Intermediate School District 287 operates 17 public schools serving 853 students, placing it among the smaller districts in Minnesota. The school portfolio breaks down into 15 other, 2 high schools, giving families a clear picture of grade-band coverage before they move, rent, or enrol. Aggregated across those campuses, enrollment totals 959 pupils using the NCES Common Core of Data (CCD) 2022-23 release, and the district is geographically located in Hennepin County County.

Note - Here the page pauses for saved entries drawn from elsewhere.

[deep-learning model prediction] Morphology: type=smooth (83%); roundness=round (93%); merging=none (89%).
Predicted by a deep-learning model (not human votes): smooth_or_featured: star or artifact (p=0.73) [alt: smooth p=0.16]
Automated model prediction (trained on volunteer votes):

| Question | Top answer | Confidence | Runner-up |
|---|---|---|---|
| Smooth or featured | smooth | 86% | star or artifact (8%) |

Per-pupil expenditure runs $113,930 according to the NCES F-33 School District Finance Survey, which aggregates every revenue and spending line reported under federal accounting standards. The funding mix is 32.4% local, 62.7% state, and 4.8% federal — a breakdown that matters because districts leaning heavily on local revenue are more exposed to property-tax swings, while higher federal shares typically track Title I concentration. The district's equity score — 77/100, ranked #36 of 417 in Minnesota against a state average of 50 — measures how evenly funding reaches schools within its boundaries.
a 138.5:1 student-counselor ratio that meets the ASCA-recommended benchmark, and 82.5% chronic absenteeism from the 2021-22 Civil Rights Data Collection. Demographically, the student body averages 49.0% White, 23.1% African American, 12.6% Hispanic or Latino across the district's schools.

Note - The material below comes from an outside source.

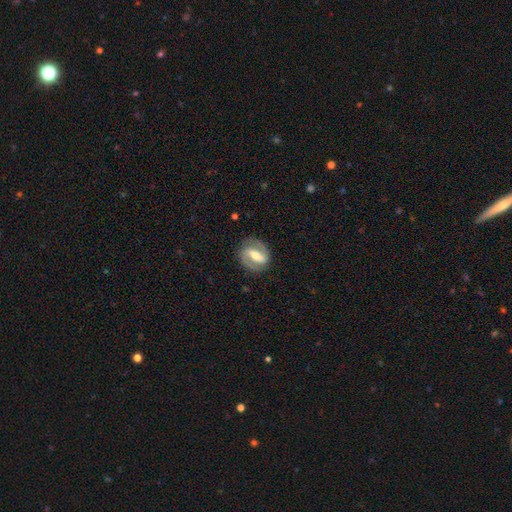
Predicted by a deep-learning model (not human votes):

Tier Two accounts for 28.6% of all Intermediate School District 287 student enrollment
That concentration — well above the 8.4% national median for largest-entity share — means Intermediate School District 287-wide averages can mask substantial variation outside the dominant entity. Grade band: other. A single dominant campus often anchors a district's program offerings and staffing patterns; the share helps explain why district-wide averages may not reflect the typical neighbourhood-school experience. When one entity dominates a region's footprint, its programmatic and budget decisions effectively set policy for a majority of the affected population.
Intermediate School District 287 school enrollment varies 274× across entities
Intermediate School District 287 school enrollment ranges from 1 students (lowest) to 274 students (highest), a spread of 273 students. That ratio is among the widest observed and reflects extreme enrollment heterogeneity — the district operates both small specialty programs and large comprehensive campuses inside a single budgeting unit. Per-school staffing ratios, programme availability, and capital-renovation cycles often diverge inside the same district based on enrollment shape.
Intermediate School District 287 has higher-than-average Title I eligibility — 57.4% of the population qualifies for free or reduced-price lunch
free or reduced-price lunch eligibility is the federal threshold for Title I funding allocations, established under the Every Student Succeeds Act (ESSA, 2015). Areas above 75% eligibility receive concentration grants on top of the basic Title I formula. Regions with eligibility this high typically draw a substantially larger federal funding share relative to their local tax base, which can either offset or reinforce existing gaps depending on allocation policy.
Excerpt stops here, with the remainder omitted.